Seney, Iowa, History "in the old news"

Decade of 1900-1909


LeMars Sentinel, Sept. 20, 1904

Over A Dozen Victims of Ptomaine Poisoning At Seney
Birthday Feast Ends in Tragedy

Lela (sic--Lelia) Osborne, the Six Year Old Daughter of Mr. and Mrs. Osborne Succumbs to the Effects and Several are Dangerously Ill--Was Busy Time for Doctors

One dead and fifteen suffering more or less from the effects of ptomaine
poisoning is the result of eating pressed chicken at a birthday party
given at the home of Mr. and Mrs. Robert Reeves at Seney on Saturday
evening.  Members of more than a dozen families in Seney and vicinity
are suffering from the effects of the poison and Lela (sic--Lelia,) the six year old little girl of John Osborne, succumbed at eight o'clock on Sunday
evening to the effects.  He sister, May (sic--Mae) Osborne, aged ten years is in a precarious condition and Paul Reeves the five year old son of Robert Reeves is in a very serious condition.

Those who were acutely effected by the poison are:
Miss Jessie Reeves, aged 17,
Ralph Hughes and Vera Hughes aged 10 and 8, children of Ed Hughes
May (sic--Mae) Reeves, aged 8
Earl, aged 10, the son of Elam Chapman
Thurit Chapman, aged 11, the son of Grant Chapman
Guy, the eleven year old son of Elmer Anstine
Mrs. John Osborne
Mr. and Mrs. George Reeves and their little daughter, Edna.
A twelve year old boy named Daugherty was also one of the victims.

Dr. Richey was called out Sunday morning and later Dr. Mammen was called and they worked hard all Sunday and Sunday night in their efforts to relieve the sufferers several of whom spent hours in agony.

The cause was traced to some pressed chicken by the physicians.
Several ladies assisted in the preparation of the chickens which were
killed, boned and pressed early on Saturday morning in preparation for a
birthday party which was held at the Reeves home for the young people in
the afternoon and evening.  Supper was served at half past five, but no
bad effects were apparent until well along on Sunday morning, when a
dozen different households had patients in dire distress.  The neighbors
who had been lucky enough to escape were soon busy aiding the sufferers
and the little village of Seney was converted into a hospital for the
time being.

That the poisoning was directly due to the pressed chicken is
conclusively shown by the fact that Lela (sic--Lelia) Osborne, the victim of the sad occurrence, was not at the party.  Her older sister, May (sic--Mae,) brought home two sandwiches made of pressed chicken and her mother, Mrs. Osborne and the little girl ate them and were taken violently ill early on Sunday morning.

Mrs. Osborne was suffering terribly and was unable to minister to her
little daughter, Lela (sic--Lelia,) who died in the evening.

The tragedy has cast a gloom over the pretty little city, and the
calamity is deeply deplored by all.

The funeral of Lela (sic--Lelia) Osborne will be held today at the Methodist church in Seney.

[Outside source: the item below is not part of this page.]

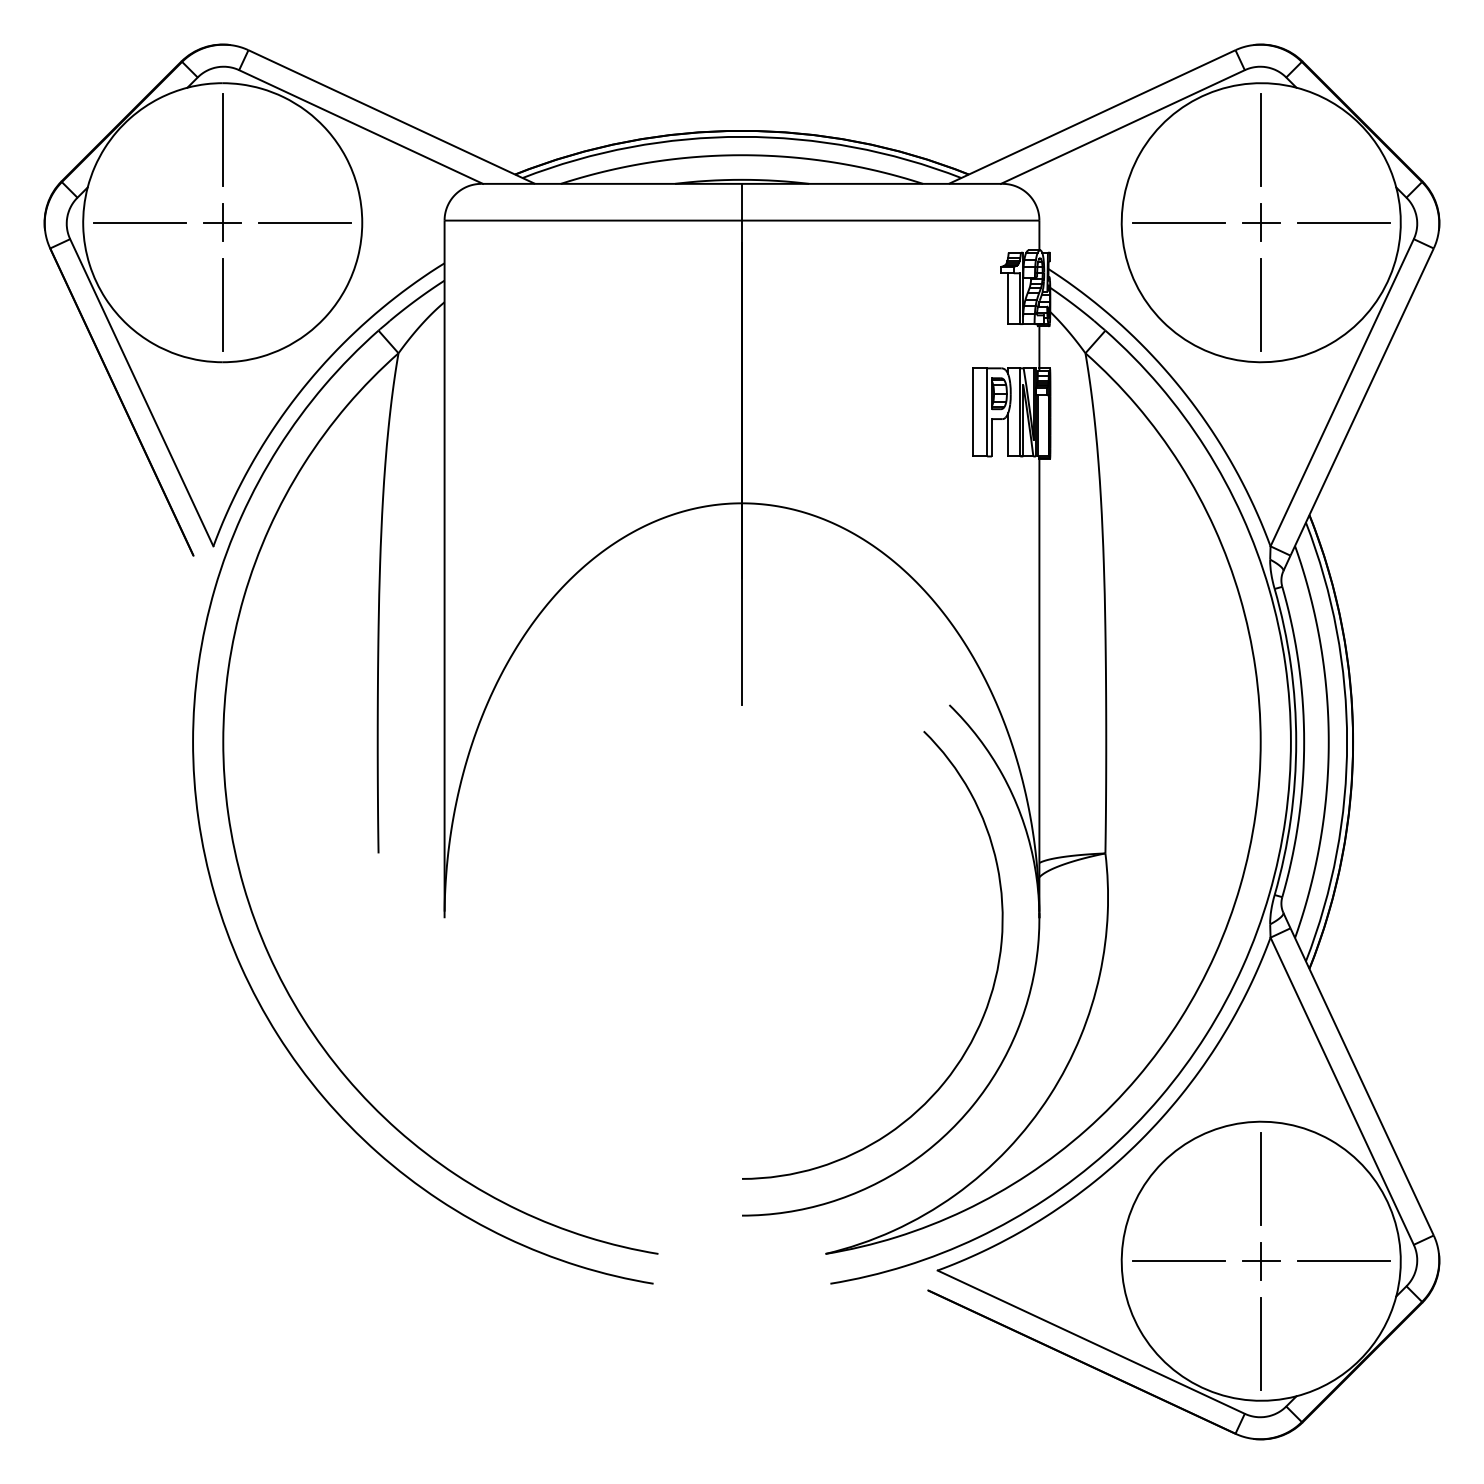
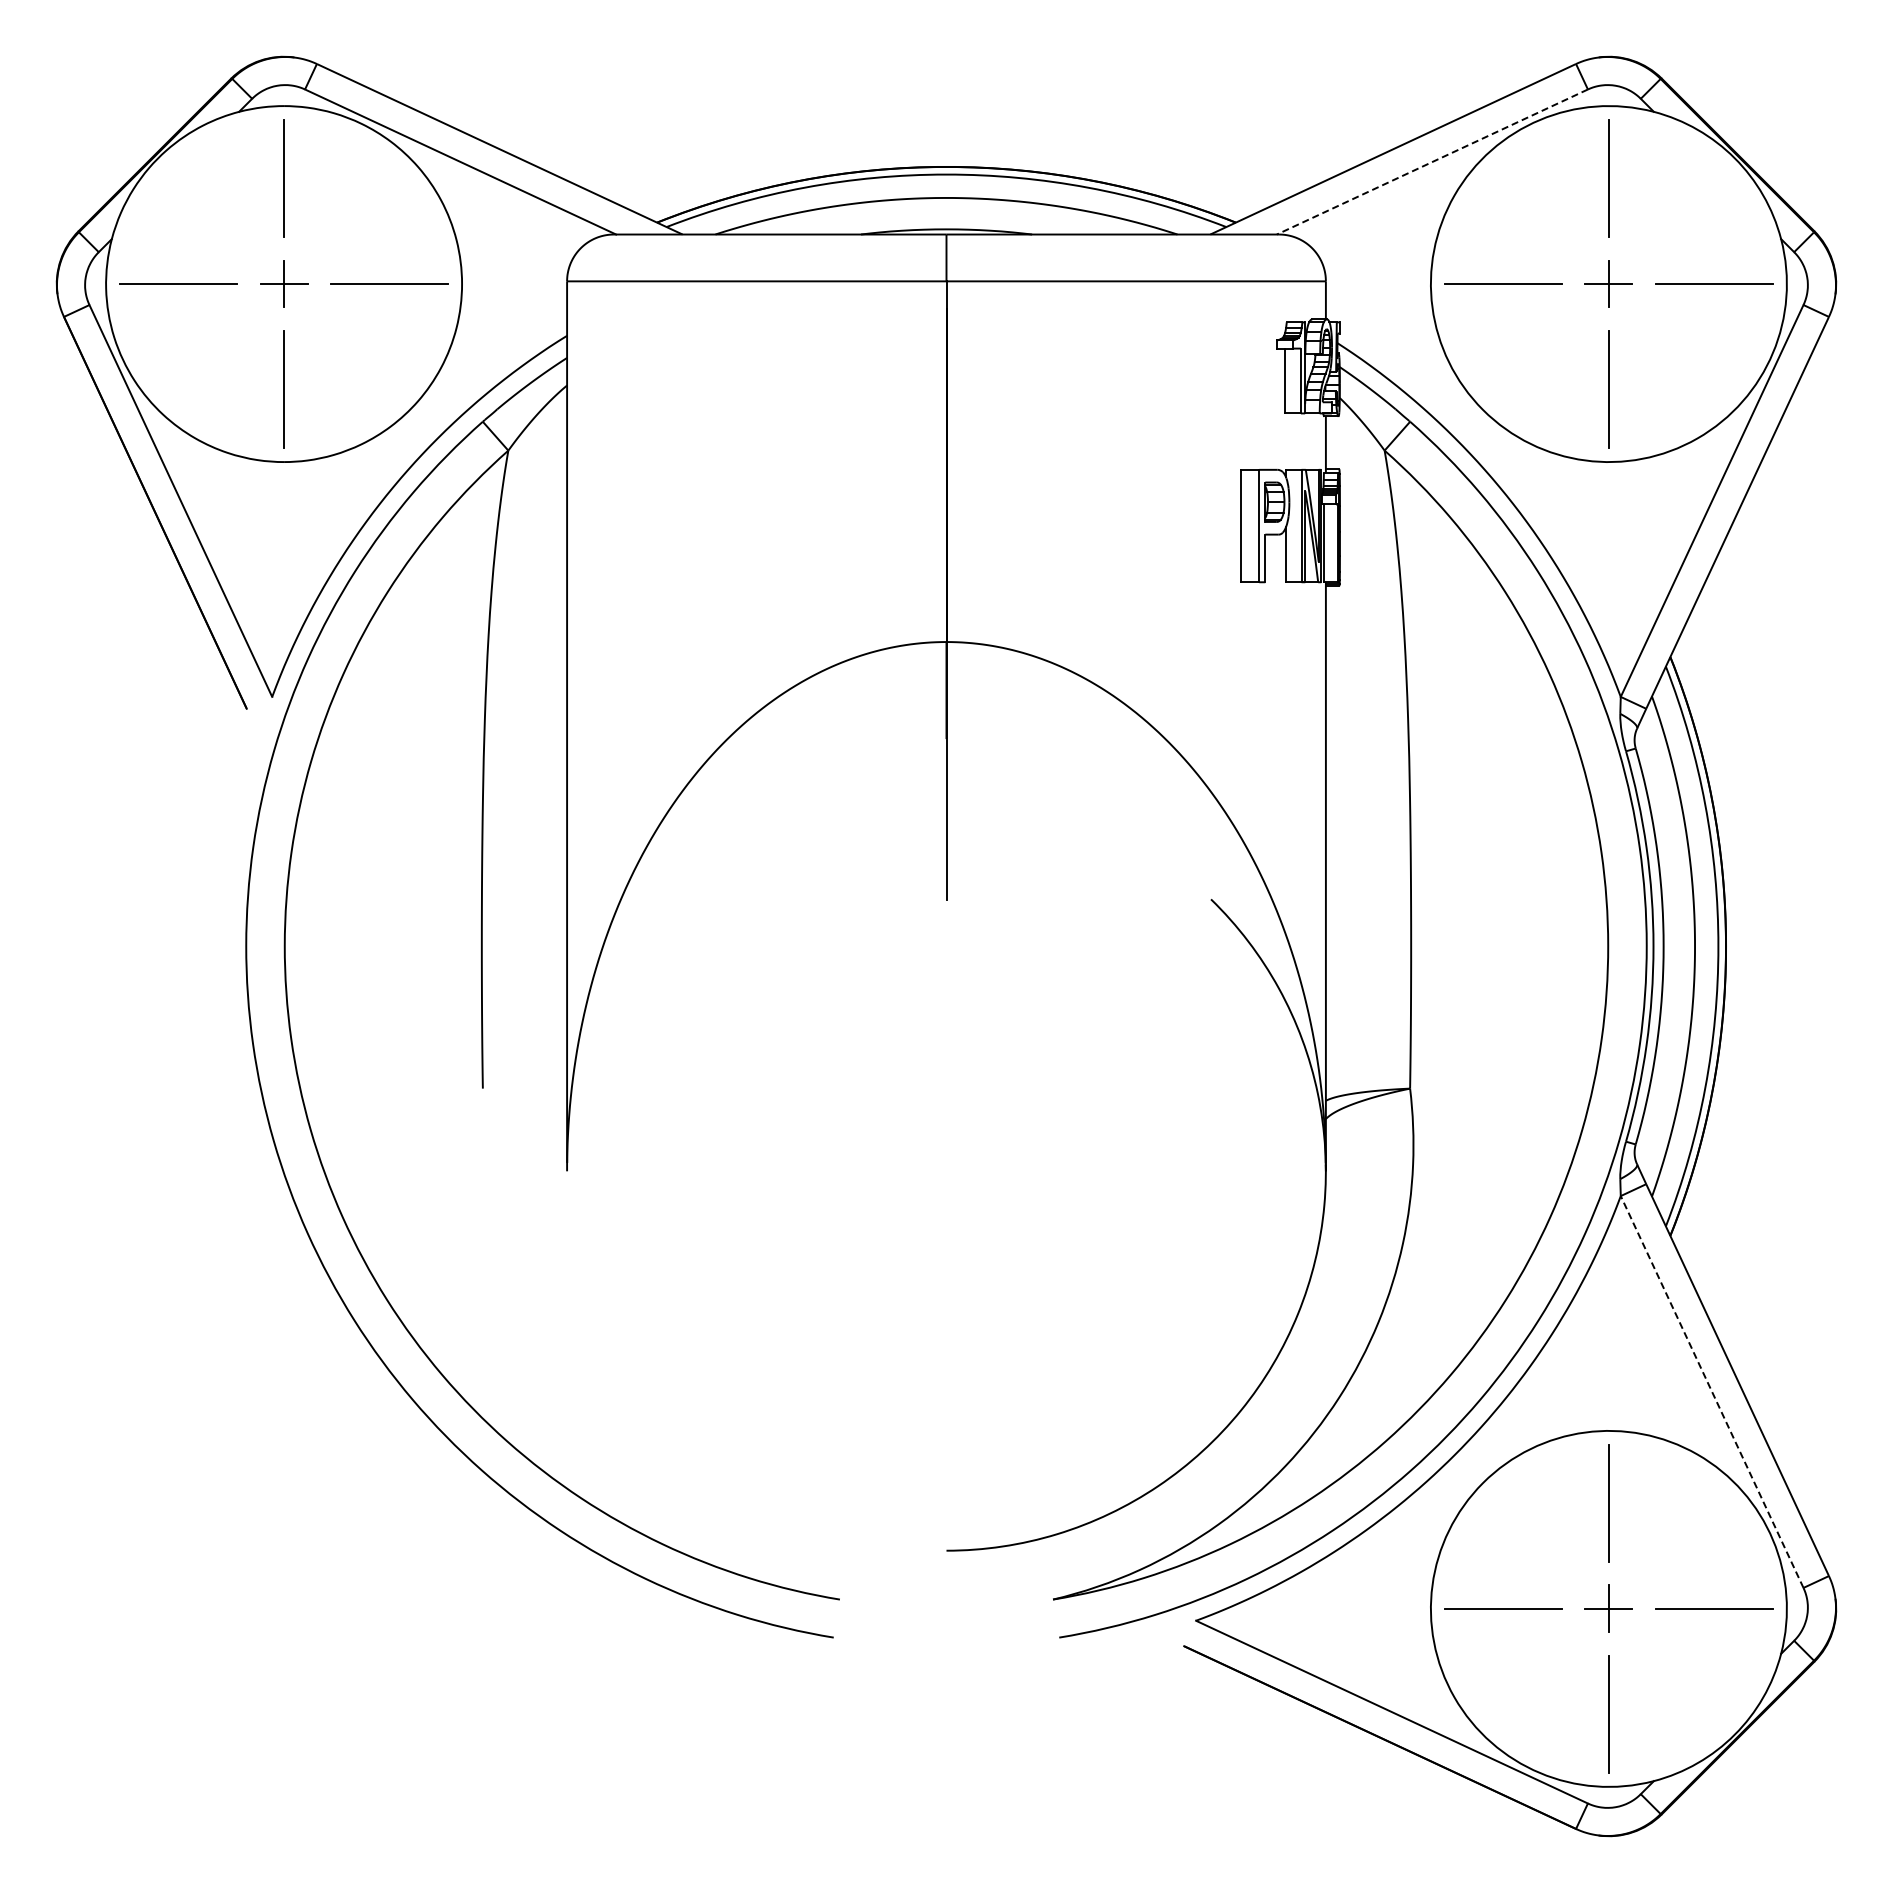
line: (1122, 127) -> (1432, 162), solid -> dashed
curve: (992, 988) -> (1265, 1260), removed
line: (1341, 1090) -> (1711, 1391), solid -> dashed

LeMars Sentinel, Dec. 15, 1905

SENEY: (Special Correspondence)

The telephone men from LeMars were up the middle of last week putting up a new wire.  The phone in J. Alderson's store is now connected directly
with the LeMars Central office which will prove more satisfactory in
many ways.

LeMars Sentinel, May 8, 1908

SENEY: (Special Correspondence)

The telephone line men, from LeMars, were in town Wednesday and changed some of the wires on Line 24, putting the phones at the depot and lumber office on the toll line connected with the phone in J. Alderson's store.